À l’ONU, le consensus répressif sur les drogues s’érode de plus en plus
Les 14 et 15 mars 2024, pour la première fois depuis 2019, l’ONU réunissait à Vienne des ministres et représentants d’États du monde entier autour des politiques des drogues.
Alors que de plus en plus de voix s’élèvent pour remettre en cause la « guerre à la drogue » sur laquelle repose le système international de contrôle des stupéfiants depuis les années 60 — tant de la part d’ONG que d’organes des Nations-Unies, cette réunion a été l’occasion pour une coalition d’États d’appeler à une réforme profonde.
La manière dont les politiques des drogues affectent le respect des droits humains ne peut plus être ignorée
Une soixante de pays — dont tous les États membres de l’Union européenne — réunis par la Colombie, ont signé un texte affirmant que « le système international de contrôle des drogues tel qu’il est appliqué actuellement doit être repensé ». La déclaration commune alerte sur les conséquences catastrophiques des politiques punitives en matière de drogue, qui alimentent la violence, la corruption et la dévastation de l’environnement, tout en compromettant la santé, le développement et les droits humains.
Le président colombien Gustavo Petro est d’ailleurs intervenu par vidéo, qualifiant le système international actuel d’« anachronique et indolent ».
Pour la première fois, le haut-commissaire de l’ONU aux droits de l’homme était présent en personne à Vienne où il a appelé à un « changement transformateur de la politique des drogues à l’échelle mondiale ». Sa déclaration fait suite au rapport d’août 2023 dans lequel le haut-commissaire alertait sur l’impact considérable des politiques des drogues sur les droits fondamentaux. Le rapport indique que, dans les cas les plus graves, la politique de répression conduit à une militarisation de l’action des forces de l’ordre, une escalade de l’emploi de la force létale, des exécutions extrajudiciaires voire l’application de la peine de mort pour infraction à la législation sur les stupéfiants. Plus généralement, le rapport du Haut-Commissariat se préoccupe du « recours inutile et disproportionné au système de justice pénale pour traiter les infractions liées à la drogue, une approche qui a entrainé une croissance exponentielle de la population carcérale. »
La société civile mobilisée pour le changement
Depuis de nombreuses années, des ONG dénoncent la « guerre à la drogue » : les politiques visant à interdire et à éradiquer les drogues n’ont pas permis de réduire les marchés illégaux ni de contrôler la criminalité organisée.
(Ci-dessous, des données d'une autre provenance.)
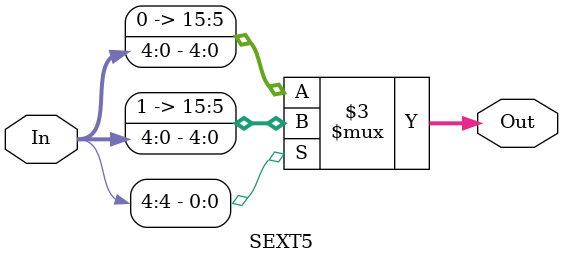
<source format=sv>
module SEXT5(	input logic [4:0]	In,
					output logic[15:0]Out);
					
always_comb
begin
	if(In[4])
		Out <= {(11'b11111111111),In};
	else
		Out <= {(11'b00000000000),In};
end

endmodule

</source>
Pire, de nombreuses données montrent que le paradigme punitif promu par le système actuel de contrôle des drogues sape la promotion de la santé, les droits humains et le développement durable. Ainsi, dans son rapport intitulé En déroute, le Consortium international sur les politiques des drogues – IDPC s’appuie sur de nombreuses données et sur les remontées de la société civile et des communautés concernées pour démontrer que les objectifs que s’étaient fixés les États en 2019 sont loin d’être atteints.
Plusieurs organisations françaises étaient présentes à Vienne, dont la Fédération Addiction qui fait partie de la Plateforme française de la société civile sur les politiques internationales des drogues. Une rencontre a été organisée entre la plateforme et la délégation gouvernementale française, en présence de l’ambassadrice Delphine Hournau-Pouëzat, représentante permanente de la France auprès de l’ONU à Vienne : l’occasion pour les organisations représentées d’exprimer leur satisfaction de voir la France signer la déclaration portée par la Colombie tout en regrettant ce qui apparait comme un manque de coordination dans les prises de position françaises à Vienne et à Genève.